TEXT TO READ:
However, says Clarke, SA’s economy has been struggling since the beginning of 2015, and this has put property price growth in holiday towns on a declining trend once more. “This makes sense, because in difficult times people tend to migrate towards big cities that offer more employment opportunities, and the demand for permanent homes in smaller towns decline.  

“There are also far fewer consumers with money to spend on holiday homes or buy-to-let properties, and this becomes all the more obvious in holiday towns which still don’t have a large permanent population and remain dependent on secondary property purchases.”

In fact, he says, the latest available statistics on holiday towns from First National Bank shows that the Holiday Towns Price Index turned negative in the first quarter of this year for the first time since the start of 2012, after a solid period of growth during 2013 and 2014.  

In addition, FNB household and property sector expert John Loos makes the point that while prices in holiday towns tend to inflate faster than those in major metros during times of prosperity, they also tend to run out of steam faster than prices in the major metros when times are tough, because they often rely so heavily on non-essential holiday home purchasing.

In other words, these markets are much more volatile than the major metro markets which are generally primary-residence driven, and tend to experience higher growth peaks and lower troughs over time.

And such cycles, says Clarke, provide excellent opportunities for astute buyers and investors to “buy low and sell high”, with the current downswing being an excellent time for those who have been planning to relocate to the coast or to acquire a holiday home or buy-to-let investment to put those plans into action.

“There is some really excellent value to be had at the moment, especially in KwaZulu-Natal, such as a newly-listed four bedroom apartment in an eco-estate near St Michael’s-on-Sea which is on sale for R1,08 million, or a three bedroom house with sea views in Pennington, which is on sale for R1,05 million. We also have a handful of perfect buy-to-let apartments for sale in Umhlanga’s sought-after New Town Centre at prices from R1,2 million to R1,85 million.”

What is more, he says, buyers with a medium to long-term outlook don’t need to worry about their costal investments under-performing compared to properties in major metros. “A comparison of the FNB Major Metro House Price Index and Holiday Town Price Index since 1999 shows that while they have performed differently at different times, the cumulative growth in house prices over the past 17 years has ended up relatively closely matched, with the Holiday Town Index having risen 521,4% and the Major Metro Index having grown 537%."

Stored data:

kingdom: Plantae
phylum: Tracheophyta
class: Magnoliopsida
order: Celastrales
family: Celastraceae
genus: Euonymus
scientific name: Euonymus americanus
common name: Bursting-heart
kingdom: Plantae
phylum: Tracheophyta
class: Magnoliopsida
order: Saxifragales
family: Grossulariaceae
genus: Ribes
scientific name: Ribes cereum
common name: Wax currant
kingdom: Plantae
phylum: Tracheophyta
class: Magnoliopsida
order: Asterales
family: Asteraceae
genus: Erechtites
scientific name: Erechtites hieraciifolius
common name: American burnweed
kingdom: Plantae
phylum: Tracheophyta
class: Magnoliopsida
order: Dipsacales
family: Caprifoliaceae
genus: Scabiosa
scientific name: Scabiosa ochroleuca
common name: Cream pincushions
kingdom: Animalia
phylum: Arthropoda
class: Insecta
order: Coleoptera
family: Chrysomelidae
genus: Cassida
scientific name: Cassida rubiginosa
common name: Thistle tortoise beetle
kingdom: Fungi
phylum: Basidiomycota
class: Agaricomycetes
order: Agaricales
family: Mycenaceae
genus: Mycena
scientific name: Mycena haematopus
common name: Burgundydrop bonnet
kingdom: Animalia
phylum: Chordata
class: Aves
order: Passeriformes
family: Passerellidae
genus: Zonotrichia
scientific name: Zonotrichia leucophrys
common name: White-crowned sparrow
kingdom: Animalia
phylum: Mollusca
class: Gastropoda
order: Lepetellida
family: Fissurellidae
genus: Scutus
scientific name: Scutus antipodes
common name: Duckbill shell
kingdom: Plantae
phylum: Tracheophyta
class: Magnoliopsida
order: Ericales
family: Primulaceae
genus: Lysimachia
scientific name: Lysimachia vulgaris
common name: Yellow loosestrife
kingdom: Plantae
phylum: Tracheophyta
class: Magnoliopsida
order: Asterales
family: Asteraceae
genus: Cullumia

COMPLETE THE FOLLOWING:
1/ According to the article on holiday-town property prices, by how much has the Holiday Town Index risen since 1999?
2/ Copy everything in the article on holiday-town property prices from "And such cycles, says" down to "plans into action.".
Rely only on the article on holiday-town property prices, not on the listing.

RESPONSES FOR EACH TASK:
1/ It has risen 521,4%.

2/
And such cycles, says Clarke, provide excellent opportunities for astute buyers and investors to “buy low and sell high”, with the current downswing being an excellent time for those who have been planning to relocate to the coast or to acquire a holiday home or buy-to-let investment to put those plans into action.